-- Opening Marker --
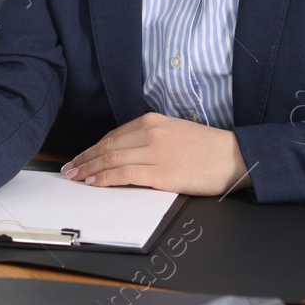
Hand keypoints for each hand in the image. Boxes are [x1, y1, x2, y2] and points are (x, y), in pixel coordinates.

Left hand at [63, 113, 251, 196]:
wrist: (235, 157)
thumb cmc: (207, 147)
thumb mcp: (173, 132)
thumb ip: (148, 138)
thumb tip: (123, 152)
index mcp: (151, 121)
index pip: (112, 136)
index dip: (92, 148)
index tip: (80, 157)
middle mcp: (150, 133)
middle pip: (107, 147)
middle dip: (84, 159)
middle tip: (69, 169)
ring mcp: (155, 153)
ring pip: (111, 161)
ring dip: (89, 170)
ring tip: (75, 177)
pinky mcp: (161, 173)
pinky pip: (125, 175)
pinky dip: (106, 179)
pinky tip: (95, 183)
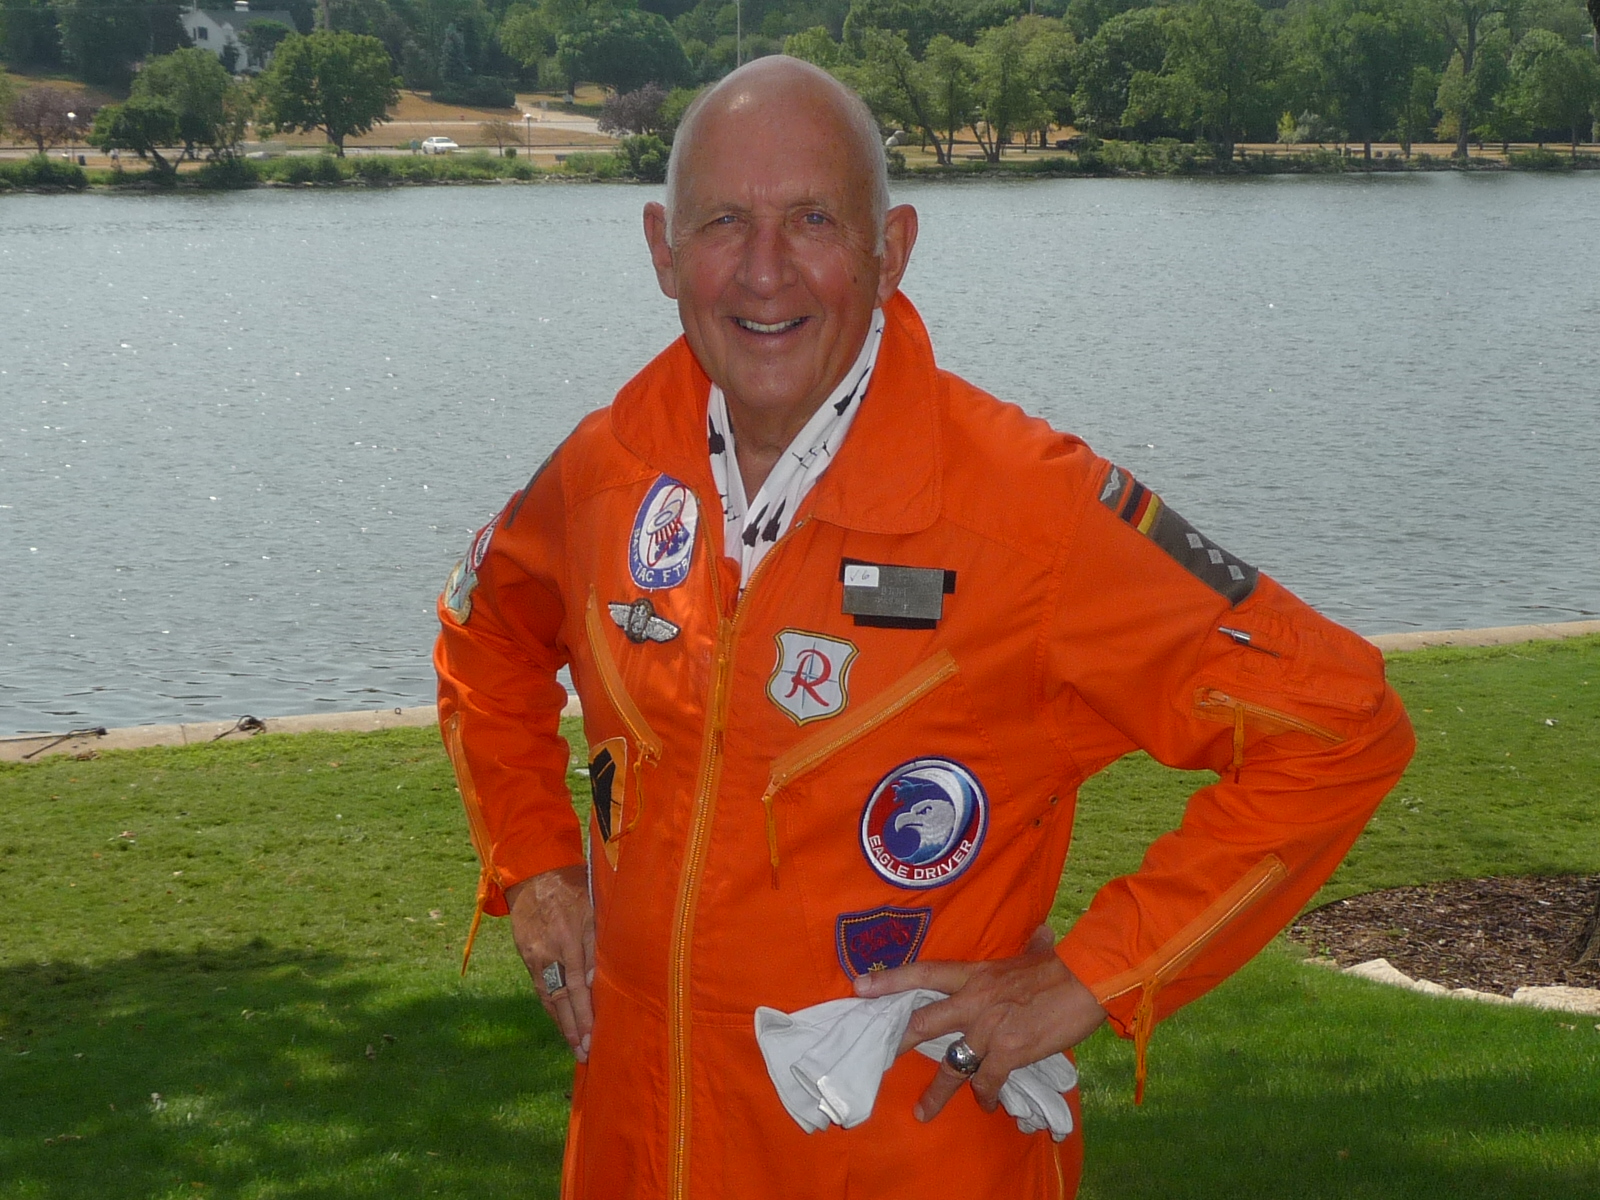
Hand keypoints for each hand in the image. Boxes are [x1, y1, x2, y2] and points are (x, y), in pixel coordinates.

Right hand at [505, 865, 595, 1061]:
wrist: (535, 876)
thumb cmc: (574, 890)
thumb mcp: (592, 908)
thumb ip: (596, 944)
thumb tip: (593, 982)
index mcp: (569, 939)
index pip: (578, 987)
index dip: (585, 1015)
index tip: (593, 1039)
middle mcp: (550, 952)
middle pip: (562, 999)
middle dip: (574, 1029)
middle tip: (585, 1054)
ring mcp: (535, 957)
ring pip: (548, 997)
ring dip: (562, 1024)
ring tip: (575, 1046)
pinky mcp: (526, 956)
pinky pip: (540, 987)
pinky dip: (551, 1008)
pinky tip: (560, 1022)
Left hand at [852, 924, 1106, 1122]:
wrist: (1088, 981)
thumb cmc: (1063, 966)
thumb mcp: (1036, 955)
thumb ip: (1031, 949)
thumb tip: (1043, 935)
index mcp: (975, 974)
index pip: (924, 973)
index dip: (890, 980)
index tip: (860, 987)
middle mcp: (973, 1001)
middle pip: (923, 1023)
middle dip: (897, 1043)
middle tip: (875, 1057)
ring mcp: (988, 1028)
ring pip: (951, 1064)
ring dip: (938, 1092)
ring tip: (923, 1112)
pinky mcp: (1008, 1051)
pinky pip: (986, 1081)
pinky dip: (985, 1095)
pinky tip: (986, 1103)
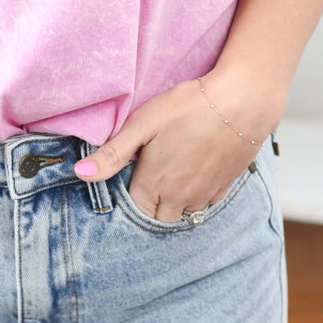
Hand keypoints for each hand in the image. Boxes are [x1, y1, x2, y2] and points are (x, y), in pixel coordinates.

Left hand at [74, 77, 282, 220]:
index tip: (128, 180)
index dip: (128, 199)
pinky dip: (197, 195)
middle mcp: (179, 197)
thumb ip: (112, 153)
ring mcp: (204, 194)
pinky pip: (205, 202)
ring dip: (173, 203)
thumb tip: (80, 173)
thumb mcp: (143, 124)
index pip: (134, 211)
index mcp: (154, 184)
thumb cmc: (190, 108)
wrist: (242, 104)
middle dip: (150, 207)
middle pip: (158, 218)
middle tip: (147, 180)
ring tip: (170, 176)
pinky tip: (194, 172)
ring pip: (183, 214)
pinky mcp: (224, 185)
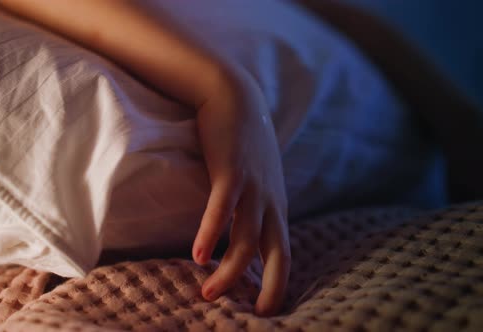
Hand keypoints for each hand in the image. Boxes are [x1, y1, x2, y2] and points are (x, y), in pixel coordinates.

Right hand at [192, 67, 290, 315]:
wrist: (236, 96)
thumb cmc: (243, 141)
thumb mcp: (256, 177)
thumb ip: (254, 203)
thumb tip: (240, 230)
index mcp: (275, 206)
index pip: (285, 253)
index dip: (279, 283)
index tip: (266, 308)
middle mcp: (269, 201)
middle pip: (277, 254)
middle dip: (270, 288)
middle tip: (254, 314)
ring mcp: (253, 186)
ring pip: (247, 239)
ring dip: (229, 271)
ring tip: (209, 293)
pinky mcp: (231, 171)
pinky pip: (223, 209)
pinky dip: (212, 234)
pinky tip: (198, 256)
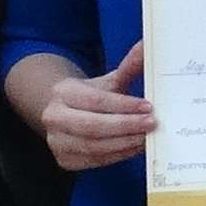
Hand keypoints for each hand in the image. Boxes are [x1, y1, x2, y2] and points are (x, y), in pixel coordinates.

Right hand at [37, 46, 156, 172]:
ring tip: (146, 137)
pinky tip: (134, 147)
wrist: (66, 114)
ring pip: (93, 147)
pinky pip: (94, 161)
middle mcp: (54, 117)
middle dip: (125, 126)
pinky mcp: (64, 160)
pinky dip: (117, 155)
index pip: (96, 100)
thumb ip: (129, 66)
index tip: (148, 107)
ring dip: (124, 143)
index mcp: (64, 92)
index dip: (123, 105)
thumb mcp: (109, 80)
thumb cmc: (92, 97)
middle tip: (151, 124)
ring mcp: (56, 142)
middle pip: (92, 126)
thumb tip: (147, 45)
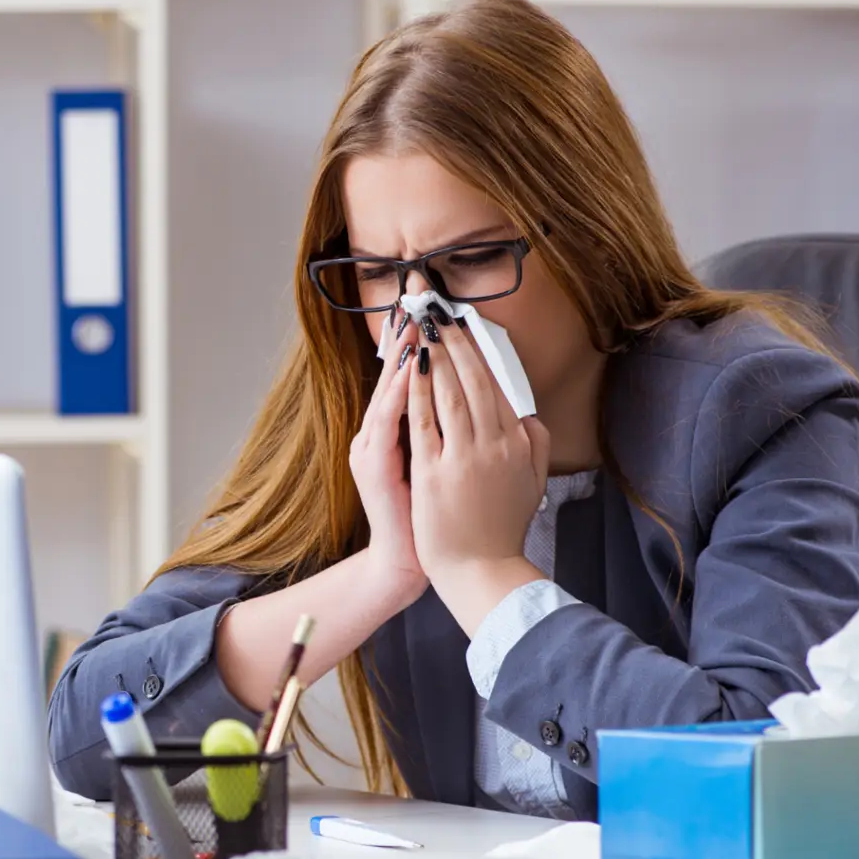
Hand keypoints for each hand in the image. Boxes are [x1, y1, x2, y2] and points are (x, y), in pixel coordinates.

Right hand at [350, 311, 427, 609]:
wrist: (411, 560)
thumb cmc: (433, 516)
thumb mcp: (446, 466)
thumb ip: (456, 433)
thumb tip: (485, 402)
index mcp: (399, 430)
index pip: (412, 376)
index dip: (422, 341)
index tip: (434, 307)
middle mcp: (379, 432)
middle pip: (395, 373)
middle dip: (408, 334)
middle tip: (418, 298)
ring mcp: (372, 447)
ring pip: (389, 390)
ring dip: (403, 356)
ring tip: (417, 323)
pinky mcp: (374, 465)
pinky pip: (387, 422)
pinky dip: (400, 394)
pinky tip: (413, 370)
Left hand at [407, 310, 550, 632]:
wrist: (480, 571)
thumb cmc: (500, 529)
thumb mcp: (531, 484)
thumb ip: (534, 446)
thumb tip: (530, 416)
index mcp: (518, 445)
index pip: (499, 387)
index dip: (481, 353)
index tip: (467, 326)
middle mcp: (495, 446)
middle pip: (477, 382)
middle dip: (458, 342)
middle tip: (442, 311)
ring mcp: (465, 459)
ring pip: (453, 395)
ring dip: (439, 357)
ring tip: (426, 327)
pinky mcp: (436, 473)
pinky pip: (426, 422)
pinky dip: (419, 392)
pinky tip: (412, 369)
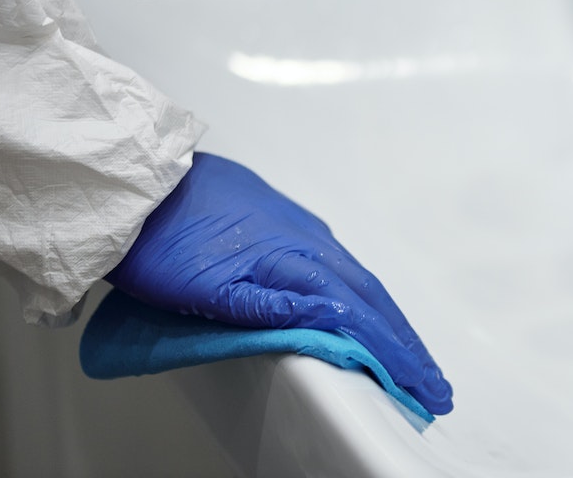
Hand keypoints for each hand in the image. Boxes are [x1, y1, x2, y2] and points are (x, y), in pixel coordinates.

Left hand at [107, 152, 451, 414]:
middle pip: (372, 299)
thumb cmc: (161, 241)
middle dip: (407, 343)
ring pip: (358, 280)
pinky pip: (340, 265)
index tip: (425, 388)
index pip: (358, 317)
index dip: (395, 356)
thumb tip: (335, 322)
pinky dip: (363, 295)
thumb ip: (271, 308)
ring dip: (389, 320)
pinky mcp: (286, 223)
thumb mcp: (208, 288)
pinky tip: (362, 307)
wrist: (137, 185)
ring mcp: (299, 228)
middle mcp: (309, 241)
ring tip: (407, 354)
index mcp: (293, 261)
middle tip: (435, 383)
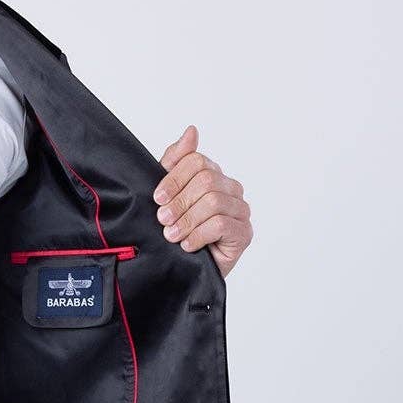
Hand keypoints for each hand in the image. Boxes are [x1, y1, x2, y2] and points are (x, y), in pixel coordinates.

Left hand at [152, 125, 253, 277]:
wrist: (184, 270)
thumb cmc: (176, 232)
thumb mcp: (168, 195)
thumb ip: (176, 162)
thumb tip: (192, 131)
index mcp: (213, 175)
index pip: (197, 161)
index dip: (174, 178)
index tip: (157, 198)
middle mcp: (230, 189)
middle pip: (206, 180)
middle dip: (179, 201)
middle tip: (163, 220)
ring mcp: (240, 211)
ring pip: (213, 202)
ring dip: (187, 220)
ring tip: (172, 235)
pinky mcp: (244, 233)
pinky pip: (221, 224)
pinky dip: (199, 235)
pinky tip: (188, 245)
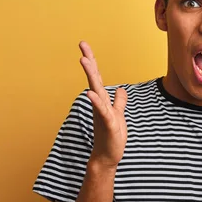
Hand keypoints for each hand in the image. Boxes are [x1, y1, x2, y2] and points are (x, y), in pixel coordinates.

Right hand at [79, 41, 127, 168]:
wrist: (107, 156)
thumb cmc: (111, 136)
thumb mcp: (117, 115)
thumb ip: (118, 102)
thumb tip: (120, 89)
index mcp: (102, 100)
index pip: (97, 77)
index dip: (92, 61)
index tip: (84, 45)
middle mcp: (99, 104)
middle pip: (94, 79)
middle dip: (89, 61)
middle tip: (82, 45)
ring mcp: (102, 113)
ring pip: (96, 91)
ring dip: (90, 76)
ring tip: (83, 60)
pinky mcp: (107, 124)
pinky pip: (102, 110)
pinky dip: (96, 102)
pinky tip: (90, 93)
-- Closing Marker --
◆ **Task goal**:
Filter the data above down to lines with the word "Right", and copy them.

◆ **Written solution**:
Right hand at [505, 865, 595, 1061]:
Right hand at [192, 67, 290, 315]:
Right hand at [37, 46, 156, 172]:
Right hand at [350, 311, 427, 609]:
Right hand at [79, 41, 127, 168]:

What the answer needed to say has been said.